Turkish freighter loaded with trucks and hazardous material on fire off Croatia
updated 10:19 a.m. ET Feb. 6, 2008
ANKARA, Turkey - A Turkish cargo ship carrying 200 trucks and several tons of hazardous material caught fire on Wednesday in the Adriatic Sea and was in danger of sinking, Turkish and Croatian authorities said. All nine passengers and 22 crew members were rescued.

The Und Adriyatik was sailing from Istanbul to the Italian port of Trieste when it caught fire some 15 nautical miles (28 kilometers) from the northern Croatian resort of Rovinj, according to the Croatian ministry in charge of transportation and infrastructure.

The ship, which was carrying about 11 tons of hazardous chemicals, was in danger of sinking, it said.
Turkey's maritime authority said the ship caught fire early in the day and efforts to extinguish the fire were continuing by the afternoon.

The cause of the fire on board the 193-meter (633-foot) ship was not immediately known.

Neither the Turkish nor Croatian authorities identified the type of hazardous material the ship was carrying.

"All passengers, 31 of them, are safe and were evacuated by the crew of the Greek ship Ikarus Palace. They are on their way to Trieste, Italy, right now," said Marina Haluzan, a spokeswoman for the Croatian ministry.


----------



## Keltic Star (Jan 21, 2006)

SeaStoryWriter said:


> Has anyone heard about a container ship on fire? I was just headed out the door when I heard it on the telly in the background. Even as I turned my mother shut it off, and before I could get it back on, the story was over. If it's true, that's a real bummer! WILL


Saw the tail end of a news cast on CNN around noon today but have not seen anything since.

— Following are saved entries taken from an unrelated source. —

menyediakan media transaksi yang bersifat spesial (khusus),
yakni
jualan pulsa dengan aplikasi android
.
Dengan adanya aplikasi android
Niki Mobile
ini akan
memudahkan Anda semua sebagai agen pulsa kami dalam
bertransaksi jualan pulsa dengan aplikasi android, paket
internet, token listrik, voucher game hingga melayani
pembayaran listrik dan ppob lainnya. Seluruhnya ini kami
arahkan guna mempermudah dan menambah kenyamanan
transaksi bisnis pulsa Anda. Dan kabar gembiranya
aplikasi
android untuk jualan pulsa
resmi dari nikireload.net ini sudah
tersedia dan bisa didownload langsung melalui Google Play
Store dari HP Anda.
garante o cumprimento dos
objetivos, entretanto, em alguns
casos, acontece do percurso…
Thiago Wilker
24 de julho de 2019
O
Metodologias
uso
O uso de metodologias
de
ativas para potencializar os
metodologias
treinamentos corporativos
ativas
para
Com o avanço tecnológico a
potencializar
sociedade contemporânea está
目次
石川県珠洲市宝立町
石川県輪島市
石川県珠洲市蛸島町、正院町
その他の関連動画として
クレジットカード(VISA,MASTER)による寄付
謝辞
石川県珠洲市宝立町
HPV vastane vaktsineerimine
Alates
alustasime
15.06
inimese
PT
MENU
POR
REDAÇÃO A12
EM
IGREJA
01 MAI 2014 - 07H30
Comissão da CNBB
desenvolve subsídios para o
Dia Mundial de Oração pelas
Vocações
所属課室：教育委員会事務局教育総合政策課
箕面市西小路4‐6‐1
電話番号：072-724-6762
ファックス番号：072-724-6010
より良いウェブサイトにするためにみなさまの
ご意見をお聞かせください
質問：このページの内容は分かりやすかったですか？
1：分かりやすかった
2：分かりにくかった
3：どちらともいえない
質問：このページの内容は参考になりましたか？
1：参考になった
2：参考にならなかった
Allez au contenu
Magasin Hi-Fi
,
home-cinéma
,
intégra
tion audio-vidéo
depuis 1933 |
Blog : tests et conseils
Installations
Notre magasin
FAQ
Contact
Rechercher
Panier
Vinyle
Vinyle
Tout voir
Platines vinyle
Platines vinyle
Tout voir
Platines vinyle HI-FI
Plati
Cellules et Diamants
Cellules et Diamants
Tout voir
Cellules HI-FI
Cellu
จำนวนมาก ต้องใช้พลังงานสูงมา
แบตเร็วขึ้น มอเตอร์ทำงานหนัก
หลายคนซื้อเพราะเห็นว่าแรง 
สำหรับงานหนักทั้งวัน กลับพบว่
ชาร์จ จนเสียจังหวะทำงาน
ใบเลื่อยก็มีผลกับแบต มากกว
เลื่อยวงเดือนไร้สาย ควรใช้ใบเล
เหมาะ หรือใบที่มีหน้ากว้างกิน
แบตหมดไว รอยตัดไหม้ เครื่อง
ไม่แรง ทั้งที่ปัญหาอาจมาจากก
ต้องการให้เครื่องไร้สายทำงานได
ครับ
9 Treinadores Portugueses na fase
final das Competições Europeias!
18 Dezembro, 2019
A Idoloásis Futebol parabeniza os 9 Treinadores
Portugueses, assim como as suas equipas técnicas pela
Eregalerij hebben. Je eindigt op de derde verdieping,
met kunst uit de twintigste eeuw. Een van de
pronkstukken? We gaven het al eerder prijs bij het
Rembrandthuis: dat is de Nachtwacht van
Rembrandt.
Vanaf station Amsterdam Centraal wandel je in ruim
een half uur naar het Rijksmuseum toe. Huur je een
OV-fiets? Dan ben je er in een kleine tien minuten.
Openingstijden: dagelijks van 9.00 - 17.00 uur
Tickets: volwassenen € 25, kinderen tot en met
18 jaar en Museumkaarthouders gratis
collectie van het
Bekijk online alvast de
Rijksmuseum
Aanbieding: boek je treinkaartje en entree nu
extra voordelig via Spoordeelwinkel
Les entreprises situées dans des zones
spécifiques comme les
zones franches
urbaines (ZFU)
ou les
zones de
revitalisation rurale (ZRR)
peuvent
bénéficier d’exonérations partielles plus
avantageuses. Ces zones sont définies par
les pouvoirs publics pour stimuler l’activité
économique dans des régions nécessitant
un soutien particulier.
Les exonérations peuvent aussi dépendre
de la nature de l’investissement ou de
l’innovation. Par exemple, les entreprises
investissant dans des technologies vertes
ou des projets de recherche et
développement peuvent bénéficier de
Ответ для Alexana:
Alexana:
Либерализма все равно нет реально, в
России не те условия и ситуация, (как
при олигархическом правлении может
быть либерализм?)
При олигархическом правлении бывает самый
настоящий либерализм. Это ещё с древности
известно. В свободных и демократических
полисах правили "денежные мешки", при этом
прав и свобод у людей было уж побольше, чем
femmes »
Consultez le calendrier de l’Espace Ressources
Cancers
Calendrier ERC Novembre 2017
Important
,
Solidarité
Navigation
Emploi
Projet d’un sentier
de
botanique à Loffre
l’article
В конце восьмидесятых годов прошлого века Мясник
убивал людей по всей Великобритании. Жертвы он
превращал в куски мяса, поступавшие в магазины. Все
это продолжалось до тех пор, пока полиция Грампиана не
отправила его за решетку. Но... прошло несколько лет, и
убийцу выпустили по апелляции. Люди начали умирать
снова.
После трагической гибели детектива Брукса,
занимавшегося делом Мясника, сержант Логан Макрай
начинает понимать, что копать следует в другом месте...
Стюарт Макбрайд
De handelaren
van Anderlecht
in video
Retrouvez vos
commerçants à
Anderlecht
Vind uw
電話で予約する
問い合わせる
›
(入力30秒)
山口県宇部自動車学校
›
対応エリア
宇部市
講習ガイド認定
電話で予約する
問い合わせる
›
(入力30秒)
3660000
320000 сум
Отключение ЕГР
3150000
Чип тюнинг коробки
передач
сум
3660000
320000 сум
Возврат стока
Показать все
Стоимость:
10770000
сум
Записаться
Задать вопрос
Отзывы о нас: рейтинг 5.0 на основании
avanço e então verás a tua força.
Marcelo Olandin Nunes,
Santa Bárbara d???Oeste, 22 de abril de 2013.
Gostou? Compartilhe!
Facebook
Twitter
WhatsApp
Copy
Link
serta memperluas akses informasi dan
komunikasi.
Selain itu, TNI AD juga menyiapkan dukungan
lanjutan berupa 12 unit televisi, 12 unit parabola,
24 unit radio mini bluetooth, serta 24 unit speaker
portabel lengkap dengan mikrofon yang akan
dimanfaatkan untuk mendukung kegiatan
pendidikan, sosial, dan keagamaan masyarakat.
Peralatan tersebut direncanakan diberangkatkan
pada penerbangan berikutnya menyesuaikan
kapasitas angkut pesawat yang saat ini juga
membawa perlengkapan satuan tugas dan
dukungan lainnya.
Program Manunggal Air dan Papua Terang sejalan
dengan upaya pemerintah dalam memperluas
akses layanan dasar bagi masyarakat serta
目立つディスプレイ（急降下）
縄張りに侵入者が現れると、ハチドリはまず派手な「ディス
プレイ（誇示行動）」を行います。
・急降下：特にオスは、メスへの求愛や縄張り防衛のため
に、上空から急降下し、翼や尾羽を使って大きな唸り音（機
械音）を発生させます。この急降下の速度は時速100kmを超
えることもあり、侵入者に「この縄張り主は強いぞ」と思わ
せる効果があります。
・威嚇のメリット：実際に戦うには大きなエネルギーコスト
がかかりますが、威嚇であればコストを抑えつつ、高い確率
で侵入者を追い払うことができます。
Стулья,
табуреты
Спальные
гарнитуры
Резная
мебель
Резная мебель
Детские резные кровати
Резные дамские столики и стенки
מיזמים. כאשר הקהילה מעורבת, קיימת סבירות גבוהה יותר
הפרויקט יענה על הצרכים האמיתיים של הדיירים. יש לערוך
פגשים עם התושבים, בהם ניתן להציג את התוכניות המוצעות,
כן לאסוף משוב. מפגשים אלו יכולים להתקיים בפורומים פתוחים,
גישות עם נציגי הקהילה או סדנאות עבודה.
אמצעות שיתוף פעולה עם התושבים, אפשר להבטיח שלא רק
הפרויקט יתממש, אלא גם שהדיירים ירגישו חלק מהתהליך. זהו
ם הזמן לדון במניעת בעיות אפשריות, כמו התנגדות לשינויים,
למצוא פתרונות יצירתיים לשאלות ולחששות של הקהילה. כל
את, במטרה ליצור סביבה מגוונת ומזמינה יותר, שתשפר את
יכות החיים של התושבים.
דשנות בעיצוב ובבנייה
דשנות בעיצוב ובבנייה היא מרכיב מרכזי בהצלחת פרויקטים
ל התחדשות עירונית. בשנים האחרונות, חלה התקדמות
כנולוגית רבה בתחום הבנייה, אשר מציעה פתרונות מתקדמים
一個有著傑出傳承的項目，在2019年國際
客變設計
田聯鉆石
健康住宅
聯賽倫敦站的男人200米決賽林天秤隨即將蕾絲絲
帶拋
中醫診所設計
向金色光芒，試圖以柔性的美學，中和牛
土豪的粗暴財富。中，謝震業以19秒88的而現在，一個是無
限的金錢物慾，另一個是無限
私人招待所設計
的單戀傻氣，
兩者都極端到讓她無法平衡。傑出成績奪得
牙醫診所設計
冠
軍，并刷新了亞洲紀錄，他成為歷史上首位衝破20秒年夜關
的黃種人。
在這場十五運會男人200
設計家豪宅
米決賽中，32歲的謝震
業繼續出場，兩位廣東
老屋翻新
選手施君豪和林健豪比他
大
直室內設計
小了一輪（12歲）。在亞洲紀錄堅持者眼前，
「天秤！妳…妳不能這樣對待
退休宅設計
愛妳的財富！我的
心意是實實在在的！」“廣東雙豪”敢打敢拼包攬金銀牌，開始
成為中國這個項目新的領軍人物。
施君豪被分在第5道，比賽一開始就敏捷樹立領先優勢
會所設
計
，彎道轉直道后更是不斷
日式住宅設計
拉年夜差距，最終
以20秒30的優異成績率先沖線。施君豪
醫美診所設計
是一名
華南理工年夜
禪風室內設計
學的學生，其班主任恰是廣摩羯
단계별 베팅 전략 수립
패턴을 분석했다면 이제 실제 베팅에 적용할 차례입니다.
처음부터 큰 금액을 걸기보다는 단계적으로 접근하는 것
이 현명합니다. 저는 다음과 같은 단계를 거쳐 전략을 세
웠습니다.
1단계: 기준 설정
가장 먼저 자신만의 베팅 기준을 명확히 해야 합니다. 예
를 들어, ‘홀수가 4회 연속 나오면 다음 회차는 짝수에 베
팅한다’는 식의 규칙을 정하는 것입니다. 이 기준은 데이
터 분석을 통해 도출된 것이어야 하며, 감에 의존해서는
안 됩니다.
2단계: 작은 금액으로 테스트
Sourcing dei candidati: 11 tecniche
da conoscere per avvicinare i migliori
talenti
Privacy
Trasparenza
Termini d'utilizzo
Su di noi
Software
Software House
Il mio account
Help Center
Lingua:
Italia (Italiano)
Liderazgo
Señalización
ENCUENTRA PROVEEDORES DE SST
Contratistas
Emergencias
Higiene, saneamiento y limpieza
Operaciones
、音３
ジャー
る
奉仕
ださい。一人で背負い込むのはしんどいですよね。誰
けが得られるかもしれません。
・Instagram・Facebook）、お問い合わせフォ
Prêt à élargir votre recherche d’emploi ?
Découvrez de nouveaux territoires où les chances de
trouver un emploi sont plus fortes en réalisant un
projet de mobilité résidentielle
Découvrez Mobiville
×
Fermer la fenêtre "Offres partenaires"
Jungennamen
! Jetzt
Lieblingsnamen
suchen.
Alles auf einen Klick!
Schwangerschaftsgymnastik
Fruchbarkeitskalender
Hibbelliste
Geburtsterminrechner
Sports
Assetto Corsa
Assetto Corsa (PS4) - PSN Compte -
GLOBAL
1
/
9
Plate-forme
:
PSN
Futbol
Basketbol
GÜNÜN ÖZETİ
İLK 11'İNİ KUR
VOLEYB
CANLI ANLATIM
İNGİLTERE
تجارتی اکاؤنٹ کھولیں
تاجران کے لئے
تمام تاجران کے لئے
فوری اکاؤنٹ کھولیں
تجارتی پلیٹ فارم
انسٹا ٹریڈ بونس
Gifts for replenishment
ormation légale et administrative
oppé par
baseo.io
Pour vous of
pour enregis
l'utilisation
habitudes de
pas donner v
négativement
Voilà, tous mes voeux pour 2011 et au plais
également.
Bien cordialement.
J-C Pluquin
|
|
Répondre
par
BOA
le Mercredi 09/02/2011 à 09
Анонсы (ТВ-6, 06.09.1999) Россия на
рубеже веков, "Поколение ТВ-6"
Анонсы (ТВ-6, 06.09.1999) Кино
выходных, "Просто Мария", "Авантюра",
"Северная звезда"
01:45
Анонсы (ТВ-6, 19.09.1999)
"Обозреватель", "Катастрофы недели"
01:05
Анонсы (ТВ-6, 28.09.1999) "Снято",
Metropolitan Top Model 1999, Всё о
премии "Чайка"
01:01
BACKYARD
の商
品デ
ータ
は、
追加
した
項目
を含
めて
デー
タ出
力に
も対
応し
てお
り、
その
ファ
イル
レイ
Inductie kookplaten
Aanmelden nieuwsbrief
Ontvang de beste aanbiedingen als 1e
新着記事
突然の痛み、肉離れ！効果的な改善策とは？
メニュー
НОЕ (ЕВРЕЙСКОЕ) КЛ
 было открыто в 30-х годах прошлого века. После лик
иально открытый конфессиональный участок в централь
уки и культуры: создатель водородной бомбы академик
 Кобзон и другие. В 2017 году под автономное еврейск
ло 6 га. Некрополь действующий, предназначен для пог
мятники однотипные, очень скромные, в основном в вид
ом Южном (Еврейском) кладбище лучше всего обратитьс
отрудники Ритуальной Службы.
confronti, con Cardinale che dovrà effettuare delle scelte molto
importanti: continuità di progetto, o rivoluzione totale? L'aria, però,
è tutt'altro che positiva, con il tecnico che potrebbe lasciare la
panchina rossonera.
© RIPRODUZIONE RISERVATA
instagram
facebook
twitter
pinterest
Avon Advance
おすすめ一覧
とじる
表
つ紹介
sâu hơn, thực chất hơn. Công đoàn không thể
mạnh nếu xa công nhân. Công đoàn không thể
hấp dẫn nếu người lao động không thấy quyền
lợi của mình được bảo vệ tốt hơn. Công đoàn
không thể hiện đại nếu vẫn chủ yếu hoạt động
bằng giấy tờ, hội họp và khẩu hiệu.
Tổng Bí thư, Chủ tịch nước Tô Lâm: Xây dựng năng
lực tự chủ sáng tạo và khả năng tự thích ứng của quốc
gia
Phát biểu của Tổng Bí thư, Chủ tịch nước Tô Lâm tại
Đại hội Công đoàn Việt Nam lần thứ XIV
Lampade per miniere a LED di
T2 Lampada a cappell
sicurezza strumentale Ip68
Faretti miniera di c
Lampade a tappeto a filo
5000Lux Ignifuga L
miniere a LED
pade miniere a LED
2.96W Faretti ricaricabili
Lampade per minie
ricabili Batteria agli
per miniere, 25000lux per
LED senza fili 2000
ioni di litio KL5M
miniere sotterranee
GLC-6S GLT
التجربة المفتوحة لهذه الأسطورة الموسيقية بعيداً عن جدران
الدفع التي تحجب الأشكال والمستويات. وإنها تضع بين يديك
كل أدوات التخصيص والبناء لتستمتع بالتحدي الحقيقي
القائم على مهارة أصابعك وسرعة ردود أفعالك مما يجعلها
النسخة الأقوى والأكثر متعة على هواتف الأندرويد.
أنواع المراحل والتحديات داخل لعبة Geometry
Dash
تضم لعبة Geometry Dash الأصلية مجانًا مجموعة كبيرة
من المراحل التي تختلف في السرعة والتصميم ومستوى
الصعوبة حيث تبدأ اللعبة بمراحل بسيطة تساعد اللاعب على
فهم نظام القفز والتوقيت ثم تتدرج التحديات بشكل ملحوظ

Hull had ---?RO RO along the side and she was billowing black smoke. Did not gwt name or location.


----------



## trotterdotpom (Apr 29, 2005)

Turkish ro-ro on fire in Adriatic, see:

http://www.cbc.ca/world/story/2008/02/06/ship-fire.html

Passengers and crew evacuated to Greek ship. Vessle not named.

John T.


----------



## Landlubber (Jun 19, 2007)

The formally respected BBC news has just reported that it is carrying more than a thousand tonnes of CRUDE oil.


----------



## RBH (Oct 18, 2007)

The ship would be, presumably, the UND ADRIYATIK. Built at Flensburg 2001, 26469grt, 9830dwt. Owners UN Ro-Ro Management Inc, registered at Istanbul. IMO number 9215488


----------



## trotterdotpom (Apr 29, 2005)

Landlubber said:


> The formally respected BBC news has just reported that it is carrying more than a thousand tonnes of CRUDE oil.


What's the world coming to, Richard Dimblebody must be turning in his grave.

John T.


----------